Selasa 08 Aug 2023 12:17 WIB

Mahfud MD Sebut Kasus Korupsi Marak Setiap Jelang Pemilu

Menko Polhukam berharap, mudah-mudahan kasus korupsi menurun tahun 2023 dan 2024.

Rep: Febryan A/ Red: Erik Purnama Putra
Menko Polhukam Mahfud MD.
Foto: Republika/Prayogi.
Menko Polhukam Mahfud MD.

REPUBLIKA.CO.ID, JAKARTA -- Menteri Koordinator Bidang Politik, Hukum, dan Keamanan (Menko Polhukam), Mahfud MD, menyebut kasus korupsi marak terjadi jelang gelaran pemilu maupun pilkada. Hal itu disampaikan Mahfud ketika menjelaskan soal maraknya peserta pemilu melakukan politik uang alias praktik jual beli suara pemilih.

"Hasil penelitian KPK (Komisi Pemberantasan Korupsi) yang diumumkan beberapa waktu lalu bahwa peningkatan volume terjadinya korupsi itu selalu sejalan dengan pelaksanaan pemilu dan pilkada," kata Mahfud dalam pidatonya ketika membuka acara 'Forum Diskusi Sentra Gakumdu-Wujudkan Pemilu Bersih' di Jakarta, Selasa (8/8/2023).

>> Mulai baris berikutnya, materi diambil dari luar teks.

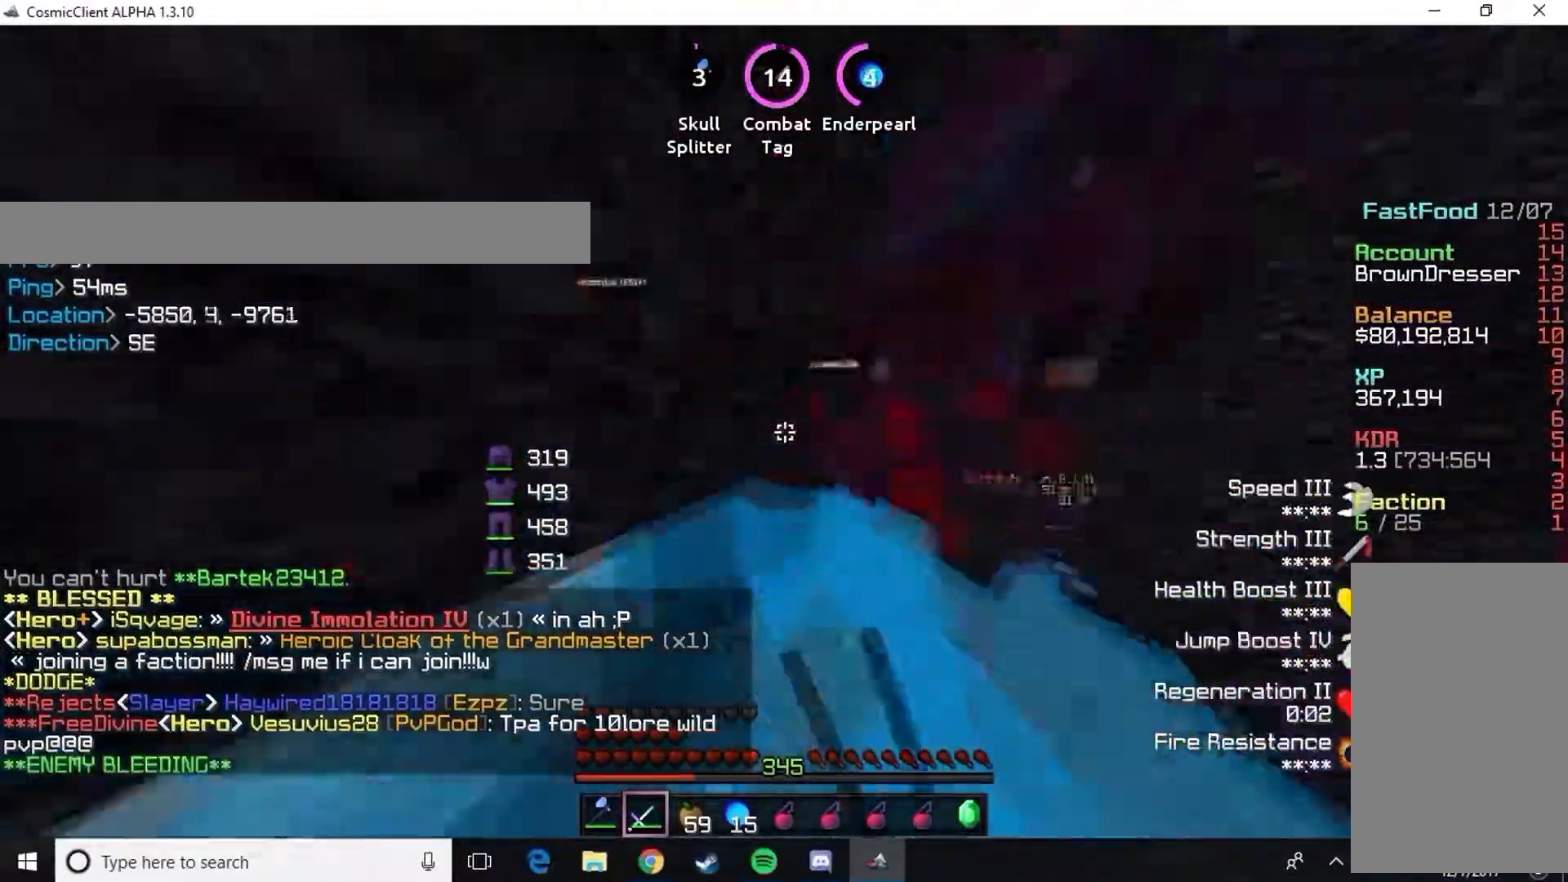
{"keys": ["d"], "mouse": ["left"], "events": [[33, "mouse_left", "down"], [150, "mouse_left", "up"], [200, "mouse_left", "down"], [300, "mouse_left", "up"], [367, "mouse_left", "down"], [400, "w", "up"], [434, "mouse_left", "up"], [500, "mouse_left", "down"]]}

Mahfud menjelaskan, berdasarkan penelitian KPK tersebut, kasus korupsi marak terjadi jelang Pemilu 2004, yakni pada 2003 dan 2004. Kemudian kasus pencurian uang rakyat itu kembali marak terjadi pada 2008 dan 2009 alias jelang Pemilu 2009.

Pola serupa kembali terjadi pada 2013 dan 2014 yang merupakan tahun-tahun jelang Pemilu 2014. "Mudah-mudahan ini menurun tahun 2023 dan 2024 (jelang Pemilu 2024)," kata Mahfud.

Eks ketua Mahkamah Konstitusi (MK) itu menambahkan, pola serupa juga tampak ketika menjelang pemilihan kepala daerah (pilkada). Saat pilkada belum dilaksanakan secara serentak, kasus korupsi selalu terjadi di daerah-daerah yang akan melaksanakan pilkada.

"Berarti pemilu ini selalu diiringi dengan terjadinya upaya melakukan korupsi atas keuangan negara. Di situ lah penangkapan-penangkapan banyak terjadi menjelang pemilu," kata Mahfud menegaskan.

Dalam kesempatan itu, Mahfud menjelaskan pula bahwa politik uang merupakan salah satu penyakit pemilu. Praktik jual beli suara pemilih itu terjadi pada pemilu-pemilu sebelumnya dalam berbagai bentuk.

Ada yang dalam bentuk 'eceran', yakni ketika kandidat memberikan uang kepada pemilih jelang waktu pencoblosan. Praktik ini kerap disebut serangan fajar. Ada pula yang dalam bentuk 'borongan', yakni membeli suara sejumlah pemilih kepada pejabat desa dan bahkan kepada petugas Komisi Pemilihan Umum (KPU).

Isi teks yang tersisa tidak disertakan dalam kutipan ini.